Among the compromised credentials identified, over 170,000 would have allowed access to critical company portals managed by various technology providers, such as virtual private networks (VPNs), often used by employees working remotely, and firewalls, security “barriers” that filter communication between the inside and outside of the organisation.

This particular type of malicious software is mainly spread through phishing campaigns and pirated software, using a modus operandi commonly employed by ransomware gangs. Once the device is infected, the infostealer collects sensitive data and transmits it to the cybercriminal: from credentials saved on the browser to credit cards, cookies and wallets. These, especially when associated with critical and still valid services, allow attackers to access corporate systems.

According to data collected by Yarix, Italy was the fifth country in Europe in 2024 for infected devices (60,000, +57.9% compared to 2023), preceded by Spain (120,000), Germany (73,000), Poland (71,000) and France (66,000), followed by Romania (54,000), the United Kingdom (44,000), Portugal (34,000) and Hungary (29,000). During 2024, the security teams at the Yarix competence centre also managed and analysed several BEC (Business Email Compromise) incidents, i.e. seemingly legitimate emails sent from compromised or forged addresses, which simulate official communications to trick the user into opening attachments or clicking on malicious links.

Among the incidents analysed, 42% of attacks were concentrated in the first quarter of 2024, facilitated by the spread of new Phishing-as-a-Service, ready-to-use “kits” that allow even those with minimal IT skills to access advanced phishing tools. This tool allowed cybercriminals to bypass multi-factor authentication systems and gain direct access to victims' email inboxes. In these cases, the point of entry for the attack was mainly a phishing email containing a malicious link or attachment sent to a legitimate recipient. Once compromised, the account was in turn exploited to carry out further attacks within the organisation or against external contacts.

The sectors most affected by BEC include manufacturing (23.72%) and food (8.33%).

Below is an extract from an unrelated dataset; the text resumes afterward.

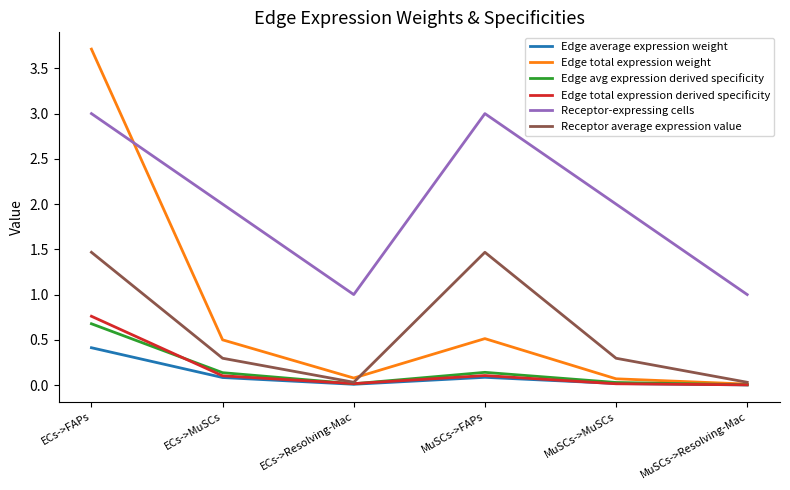

How many times do Receptor-expressing cells and Edge total expression weight cross each other?

1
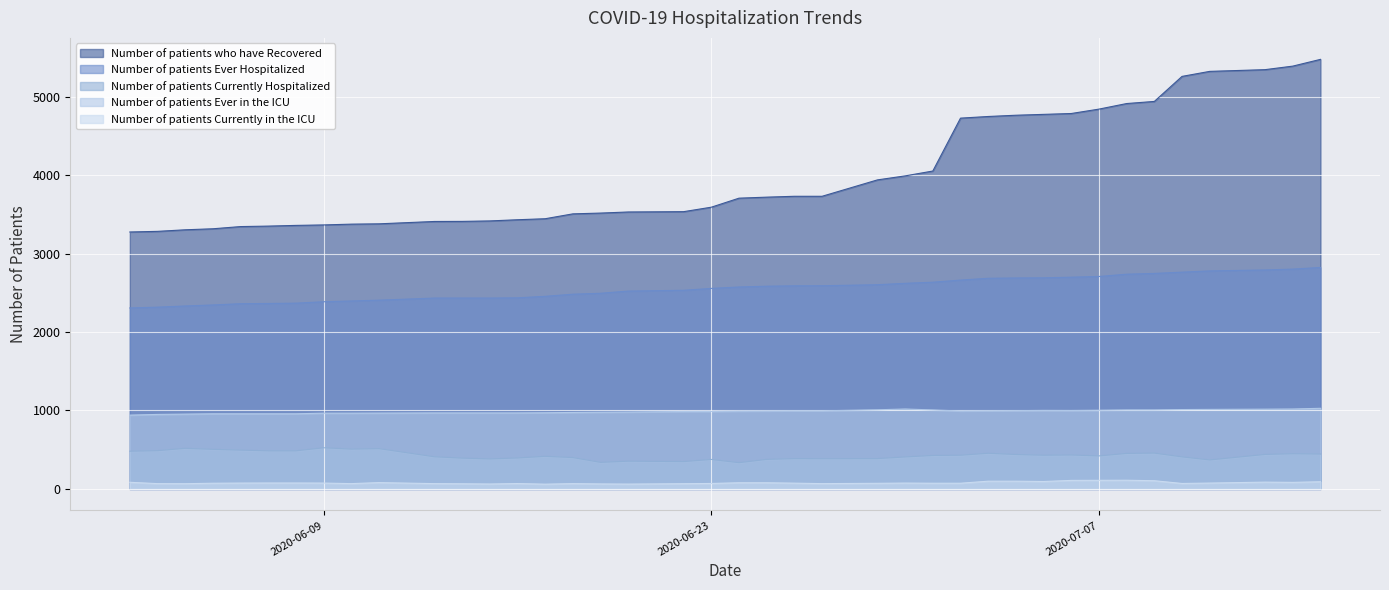

What is the average value of the Number of patients Currently in the ICU series?

78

"Phishing is no longer a risk reserved for large companies: today, even Italian SMEs are the target of increasingly sophisticated and automated attacks. The spread of tools such as Infostealers and Phishing-as-a-Service kits lowers the technical threshold for cybercriminals who, even without in-depth hacking knowledge, have the ability to launch large-scale phishing campaigns. Italy is among the European countries most affected, and it is therefore essential that small and medium-sized enterprises also invest in training, prevention and continuous monitoring," said Mirko Gatto, Head of Cybersecurity at Var Group.